EFT is a non-invasive technique that pairs the recall of emotional upsets (a form of exposure therapy, a common method in psychology) with physical stimulation of specific points on the body to discharge stress (as identified by thousands of years of use in acupuncture). The physiological mechanisms of action of EFT have been documented in a number of studies and review articles.
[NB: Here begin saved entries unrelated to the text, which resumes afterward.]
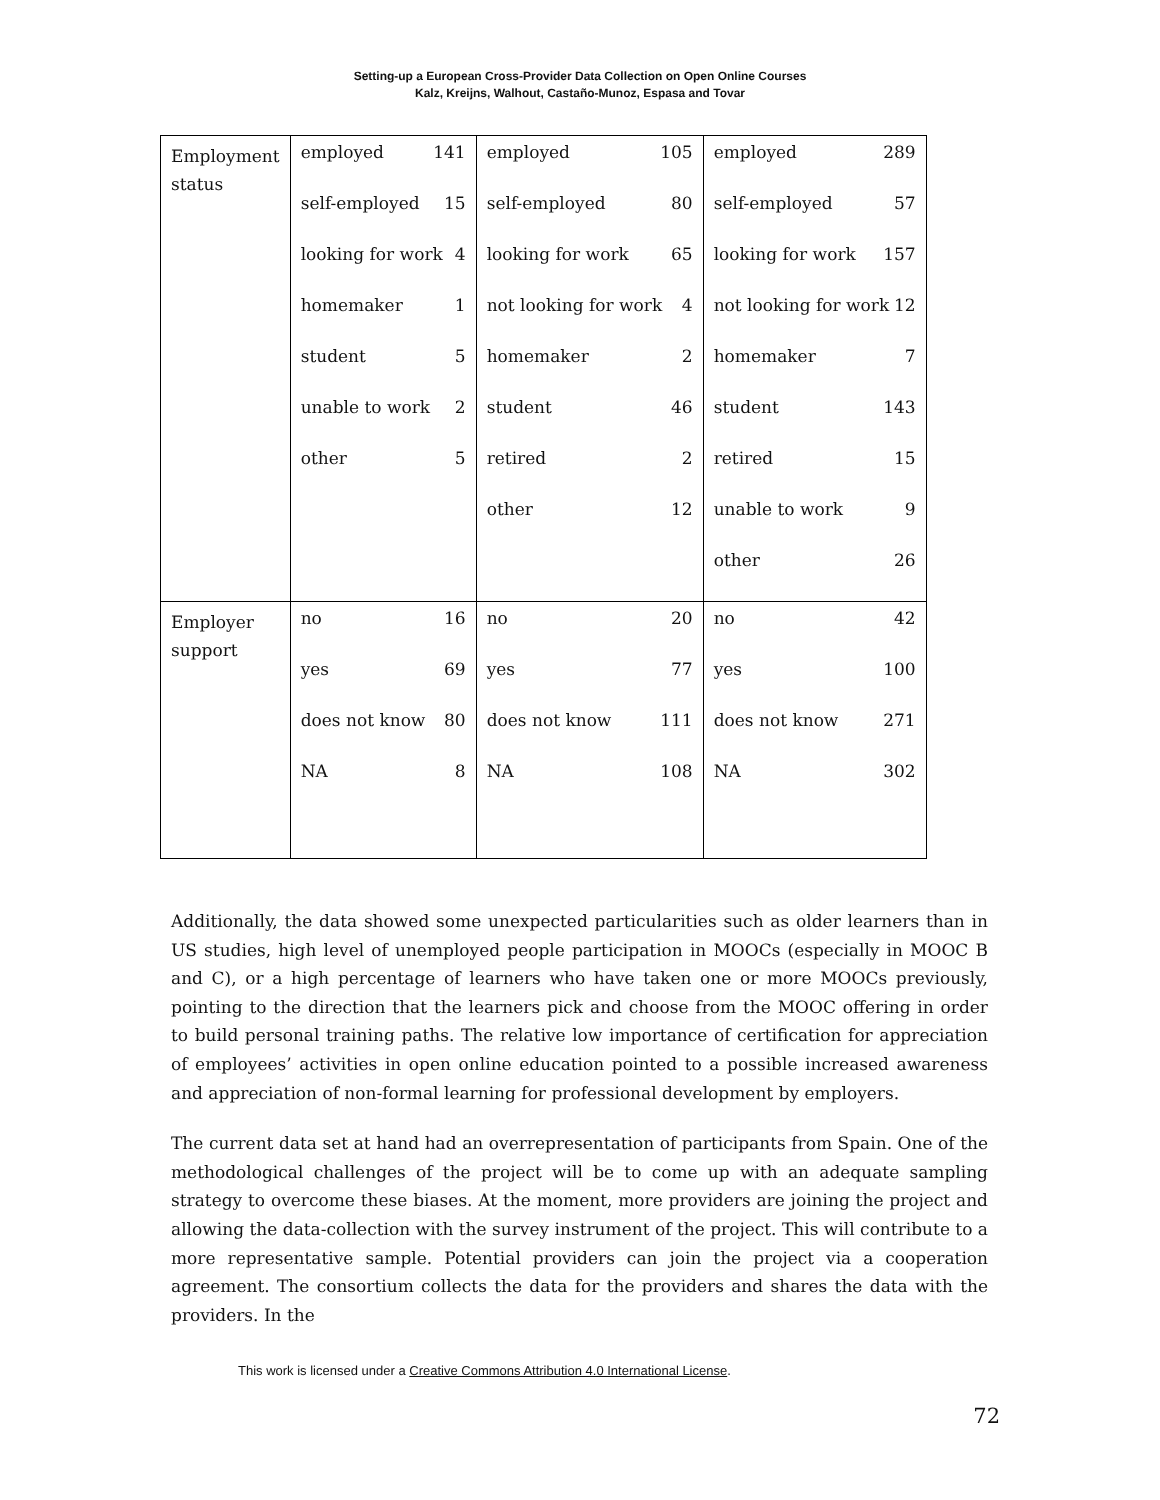Setting-up a European Cross-Provider Data Collection on Open Online Courses
Kalz, Kreijns, Walhout, Castaño-Munoz, Espasa and Tovar
| Employment status | employed 141 self-employed 15 looking for work 4 homemaker 1 student 5 unable to work 2 other 5 | employed 105 self-employed 80 looking for work 65 not looking for work 4 homemaker 2 student 46 retired 2 other 12 | employed 289 self-employed 57 looking for work 157 not looking for work 12 homemaker 7 student 143 retired 15 unable to work 9 other 26 |
| Employer support | no 16 yes 69 does not know 80 NA 8 | no 20 yes 77 does not know 111 NA 108 | no 42 yes 100 does not know 271 NA 302 |
Additionally, the data showed some unexpected particularities such as older learners than in US studies, high level of unemployed people participation in MOOCs (especially in MOOC B and C), or a high percentage of learners who have taken one or more MOOCs previously, pointing to the direction that the learners pick and choose from the MOOC offering in order to build personal training paths. The relative low importance of certification for appreciation of employees’ activities in open online education pointed to a possible increased awareness and appreciation of non-formal learning for professional development by employers.
The current data set at hand had an overrepresentation of participants from Spain. One of the methodological challenges of the project will be to come up with an adequate sampling strategy to overcome these biases. At the moment, more providers are joining the project and allowing the data-collection with the survey instrument of the project. This will contribute to a more representative sample. Potential providers can join the project via a cooperation agreement. The consortium collects the data for the providers and shares the data with the providers. In the
This work is licensed under a Creative Commons Attribution 4.0 International License.
72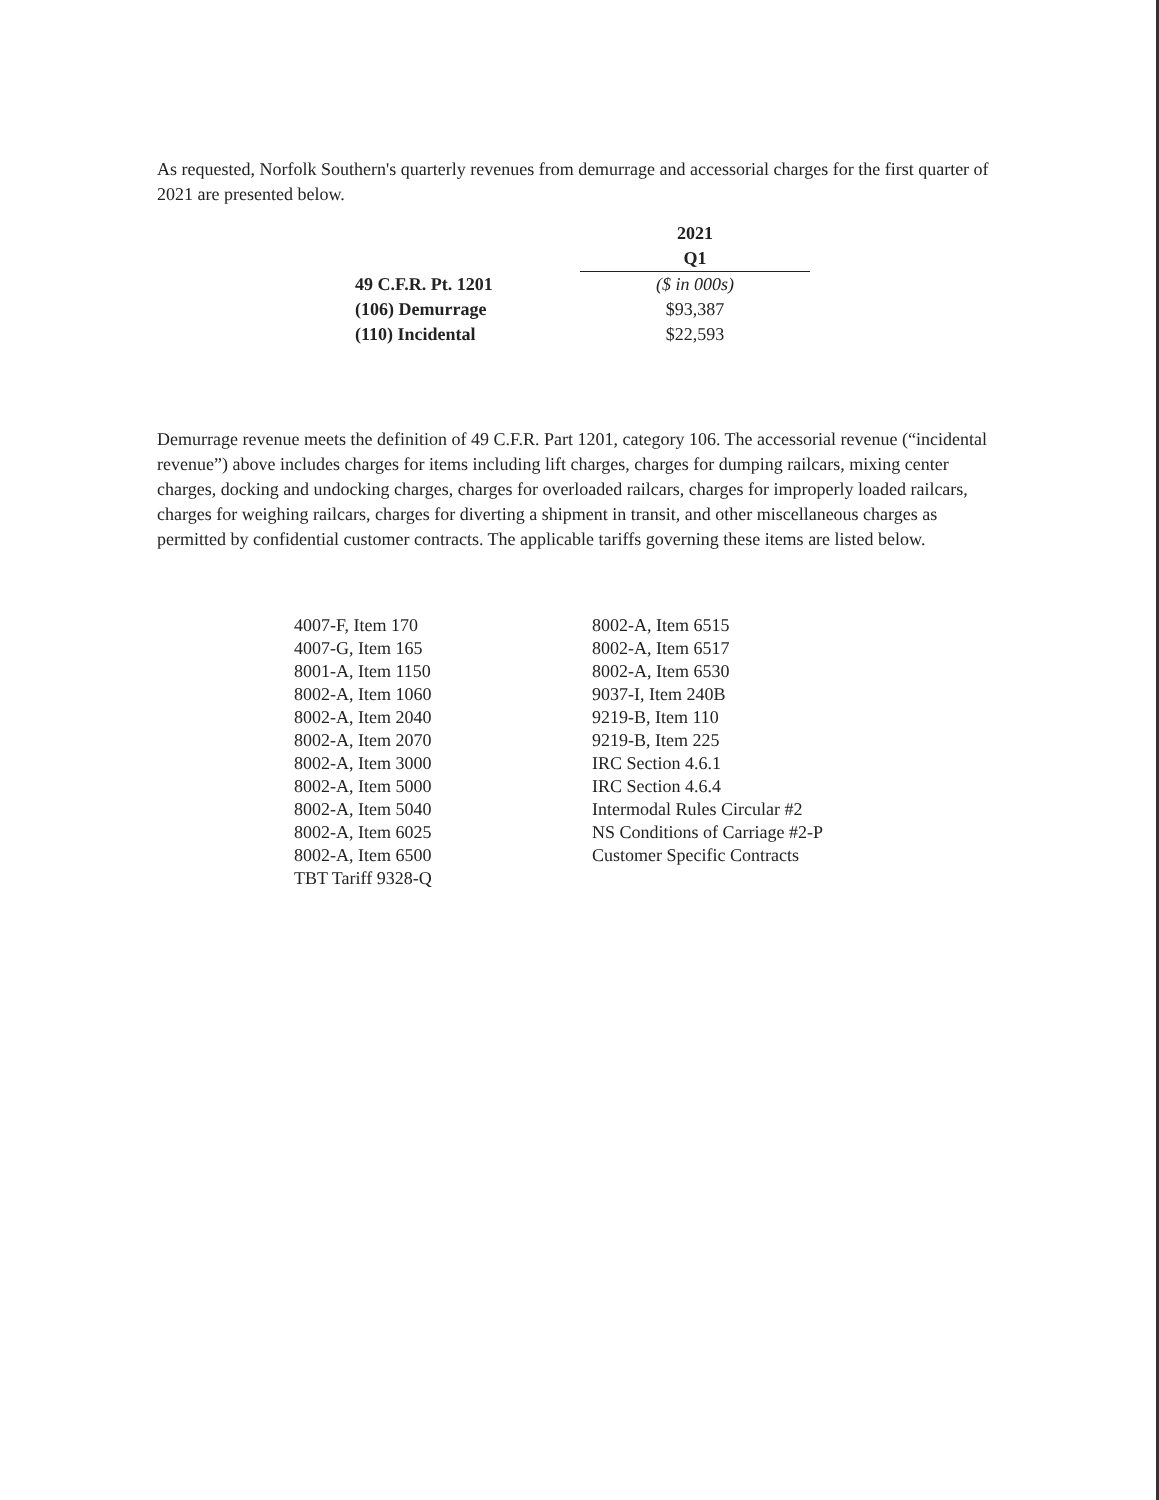As requested, Norfolk Southern's quarterly revenues from demurrage and accessorial charges for the first quarter of 2021 are presented below.
| | 2021 |
| --- | --- |
| | Q1 |
| 49 C.F.R. Pt. 1201 | ($ in 000s) |
| (106) Demurrage | $93,387 |
| (110) Incidental | $22,593 |
Demurrage revenue meets the definition of 49 C.F.R. Part 1201, category 106. The accessorial revenue (“incidental revenue”) above includes charges for items including lift charges, charges for dumping railcars, mixing center charges, docking and undocking charges, charges for overloaded railcars, charges for improperly loaded railcars, charges for weighing railcars, charges for diverting a shipment in transit, and other miscellaneous charges as permitted by confidential customer contracts. The applicable tariffs governing these items are listed below.
4007-F, Item 170
4007-G, Item 165
8001-A, Item 1150
8002-A, Item 1060
8002-A, Item 2040
8002-A, Item 2070
8002-A, Item 3000
8002-A, Item 5000
8002-A, Item 5040
8002-A, Item 6025
8002-A, Item 6500
TBT Tariff 9328-Q
8002-A, Item 6515
8002-A, Item 6517
8002-A, Item 6530
9037-I, Item 240B
9219-B, Item 110
9219-B, Item 225
IRC Section 4.6.1
IRC Section 4.6.4
Intermodal Rules Circular #2
NS Conditions of Carriage #2-P
Customer Specific Contracts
These demonstrate that EFT affects several of the body’s regulatory systems, including the brain and endocrine systems.

 

Unlike various drugs and supplements touted to lower cortisol, EFT has no side effects. And unlike the “cortisol blockers” that have flooded the market as the negative effects of elevated cortisol have become more widely known, EFT does not strip the body of cortisol’s precursor molecules, which are used for cell repair when we are in a relaxed state.

 

Garret Yount, PhD, of the California Pacific Medical Center Research Institute, co-authored the study with Audrey Brooks, PhD, of the University of Arizona at Tucson, and Dawson Church, PhD, of the Foundation for Epigenetic Medicine. Regarding the research results, Dr Yount states, “This is exciting because it is the first randomized controlled trial of EFT to evaluate a physiological biomarker (ie, cortisol levels) and it shows robust, positive effects. It sets the stage for further research to explore whether EFT affects other physiological systems, including the expression of genes involved in the stress response.”